Job item -
Below are records; state how many of their lines hold the word "negocio", and give only the figure.

Saved entries -
-=-=-
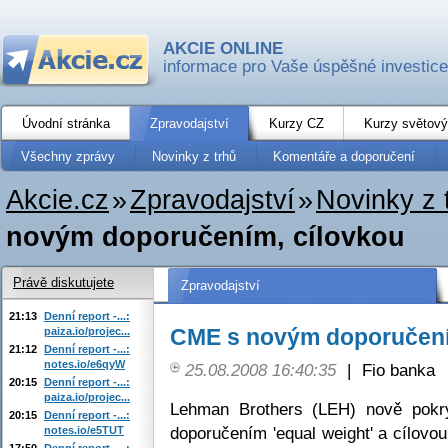
AKCIE ONLINE
informace pro Vaše úspěšné investice
Úvodní stránka
Zpravodajství
Kurzy CZ
Kurzy světový
Všechny zprávy
Novinky z trhů
Komentáře a doporučení
Akcie.cz
»
Zpravodajství
»
Novinky z 
novým doporučením, cílovkou
Právě diskutujete
Zpravodajství
21:13
Denní report -...:
CME s novým doporučení
paiza.io/projec...
21:12
Denní report -...:
notes.io/e6qyW
25.08.2008 16:40:35
|
Fio banka
20:15
Denní report -...:
paiza.io/projec...
Lehman Brothers (LEH) nově pokr
20:15
Denní report -...:
doporučením 'equal weight' a cílovo
notes.io/e5TUT
17:50
Denní report -...:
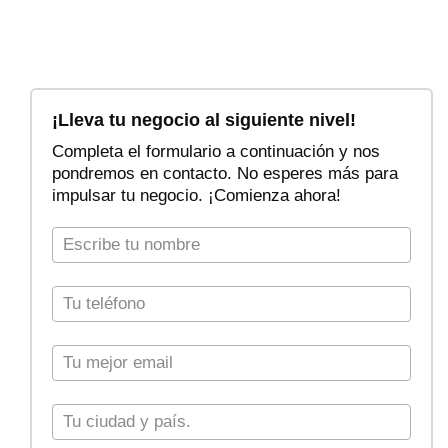
F
i
¡Lleva tu negocio al siguiente nivel!
l
Completa el formulario a continuación y nos
t
pondremos en contacto. No esperes más para
r
impulsar tu negocio. ¡Comienza ahora!
a
r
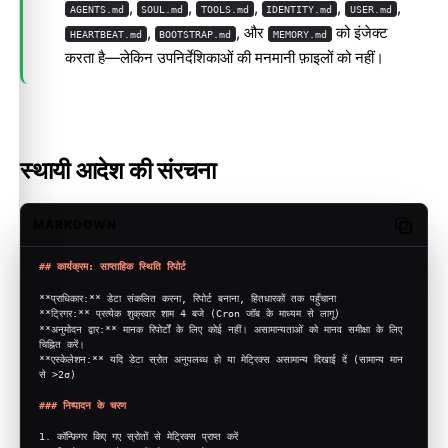
,
,
,
,
,
AGENTS.md
SOUL.md
TOOLS.md
IDENTITY.md
USER.md
,
, और
को इंजेक्ट
HEARTBEAT.md
BOOTSTRAP.md
MEMORY.md
करता है—लेकिन उपनिर्देशिकाओं की मनमानी फ़ाइलों को नहीं।
स्थायी आदेश की संरचना
MARKDOWN
Copy c
## कार्यक्रम: साप्ताहिक स्थिति रिपोर्ट
**प्राधिकार:**
 डेटा संकलित करना, रिपोर्ट बनाना, हितधारकों तक पहुँचाना
**ट्रिगर:**
 प्रत्येक शुक्रवार शाम 4 बजे (Cron जॉब के माध्यम से लागू)
**अनुमोदन द्वार:**
 मानक रिपोर्टों के लिए कोई नहीं। असामान्यताओं को मानव समीक्षा के लिए 
चिह्नित करें।
**एस्केलेशन:**
 यदि डेटा स्रोत अनुपलब्ध हो या मेट्रिक्स असामान्य दिखाई दें (सामान्य मान 
से >2σ)
### निष्पादन के चरण
1.
 कॉन्फ़िगर किए गए स्रोतों से मेट्रिक्स प्राप्त करें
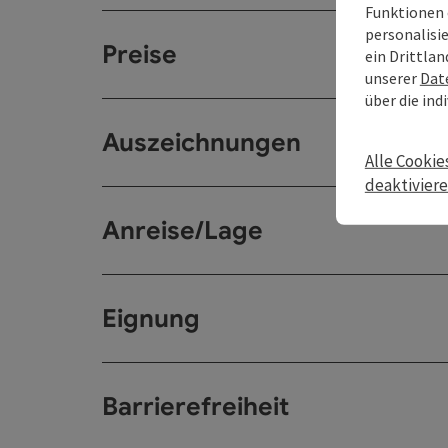
Funktionen 
personalisi
Preise
ein Drittlan
unserer
Dat
über die ind
Auszeichnungen
Alle Cookie
deaktivier
Anreise/Lage
Eignung
Barrierefreiheit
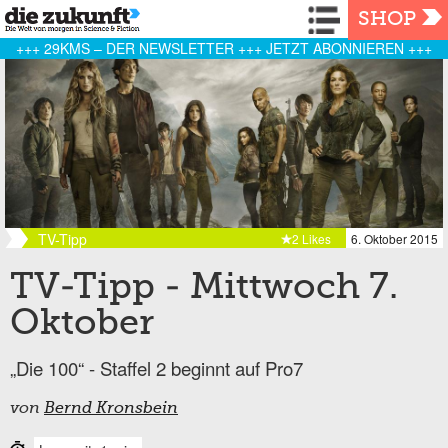
Navigation
SHOP
+++ 29KMS – DER NEWSLETTER +++ JETZT ABONNIEREN +++
TV-Tipp
2 Likes
6. Oktober 2015
TV-Tipp - Mittwoch 7.
Oktober
„Die 100“ - Staffel 2 beginnt auf Pro7
von
Bernd Kronsbein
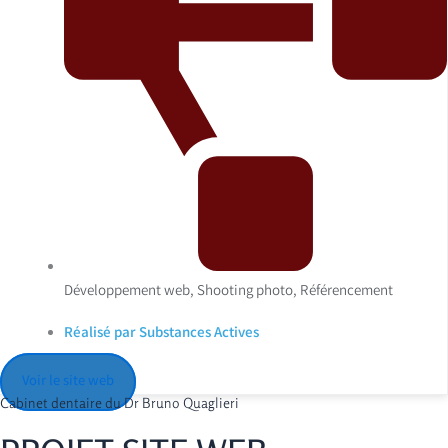
Développement web, Shooting photo, Référencement
Réalisé par Substances Actives
Voir le site web
Cabinet dentaire du Dr Bruno Quaglieri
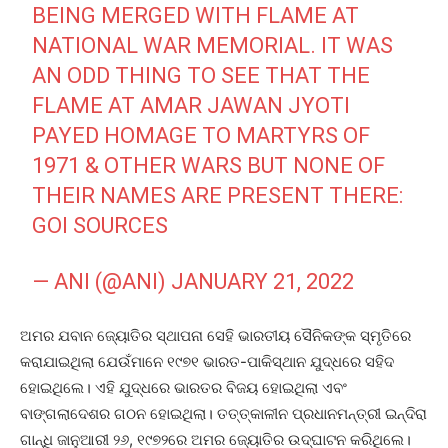
BEING MERGED WITH FLAME AT
NATIONAL WAR MEMORIAL. IT WAS
AN ODD THING TO SEE THAT THE
FLAME AT AMAR JAWAN JYOTI
PAYED HOMAGE TO MARTYRS OF
1971 & OTHER WARS BUT NONE OF
THEIR NAMES ARE PRESENT THERE:
GOI SOURCES
— ANI (@ANI)
JANUARY 21, 2022
ଅମର ଯବାନ ଜ୍ୟୋତିର ସ୍ଥାପନା ସେହି ଭାରତୀୟ ସୈନିକଙ୍କ ସ୍ମୃତିରେ
କରାଯାଇଥିଲା ଯେଉଁମାନେ ୧୯୭୧ ଭାରତ-ପାକିସ୍ଥାନ ଯୁଦ୍ଧରେ ସହିଦ
ହୋଇଥିଲେ। ଏହି ଯୁଦ୍ଧରେ ଭାରତର ବିଜୟ ହୋଇଥିଲା ଏବଂ
ବାଙ୍ଗଲାଦେଶର ଗଠନ ହୋଇଥିଲା। ତତ୍‌ତ୍କାଳୀନ ପ୍ରଧାନମନ୍ତ୍ରୀ ଇନ୍ଦିରା
ଗାନ୍ଧି ଜାନୁଆରୀ ୨୬, ୧୯୭୨ରେ ଅମର ଜ୍ୟୋତିର ଉଦ୍‌ଘାଟନ କରିଥିଲେ।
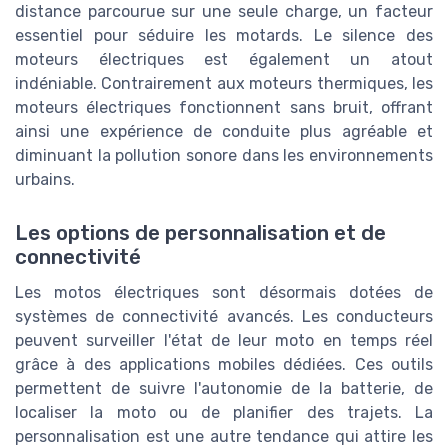
distance parcourue sur une seule charge, un facteur
essentiel pour séduire les motards. Le silence des
moteurs électriques est également un atout
indéniable. Contrairement aux moteurs thermiques, les
moteurs électriques fonctionnent sans bruit, offrant
ainsi une expérience de conduite plus agréable et
diminuant la pollution sonore dans les environnements
urbains.
Les options de personnalisation et de
connectivité
Les motos électriques sont désormais dotées de
systèmes de connectivité avancés. Les conducteurs
peuvent surveiller l'état de leur moto en temps réel
grâce à des applications mobiles dédiées. Ces outils
permettent de suivre l'autonomie de la batterie, de
localiser la moto ou de planifier des trajets. La
personnalisation est une autre tendance qui attire les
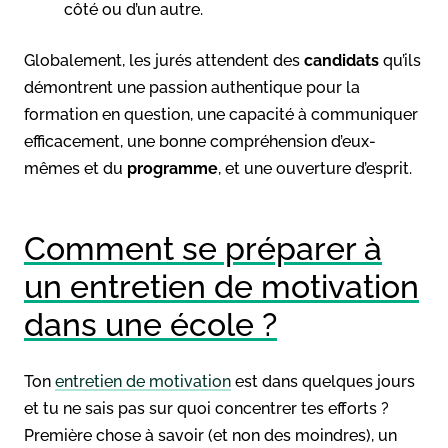
côté ou d’un autre.
Globalement, les jurés attendent des
candidats
qu’ils
démontrent une passion authentique pour la
formation en question, une capacité à communiquer
efficacement, une bonne compréhension d’eux-
mêmes et du
programme
, et une ouverture d’esprit.
Comment se préparer à
un entretien de motivation
dans une école ?
Ton
entretien de motivation
est dans quelques jours
et tu ne sais pas sur quoi concentrer tes efforts ?
Première chose à savoir (et non des moindres), un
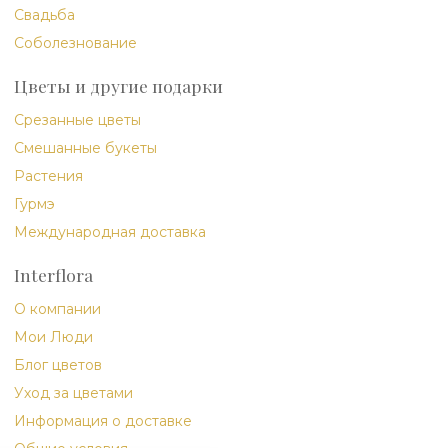
Свадьба
Соболезнование
Цветы и другие подарки
Срезанные цветы
Смешанные букеты
Растения
Гурмэ
Международная доставка
Interflora
О компании
Мои Люди
Блог цветов
Уход за цветами
Информация о доставке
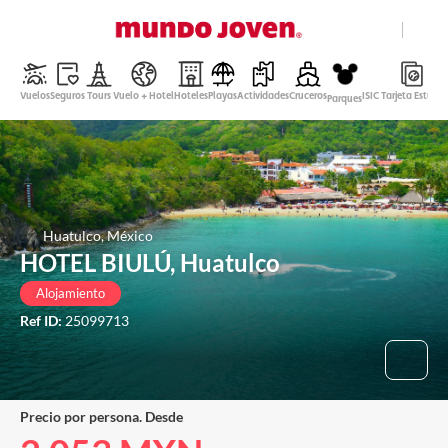
close
Ayuda
Vuelos
Seguros
Tours
Vuelo + Hotel
Hoteles
Playas
Actividades
Cruceros
ISIC Tarjeta Estudi
Parques
Peso Mexicano
Español
Entrar
Huatulco, México
HOTEL BIULÚ, Huatulco
Alojamiento
Ref ID:
25099713
Precio por persona. Desde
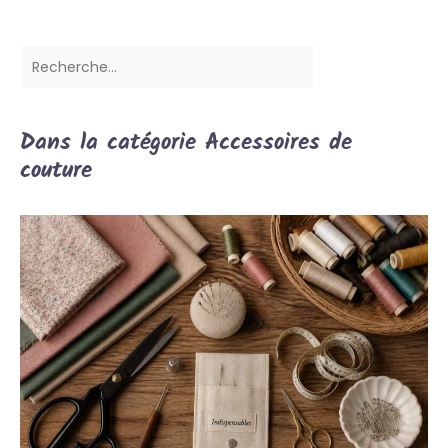
Dans la catégorie Accessoires de
couture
-=-=-
Task output -
2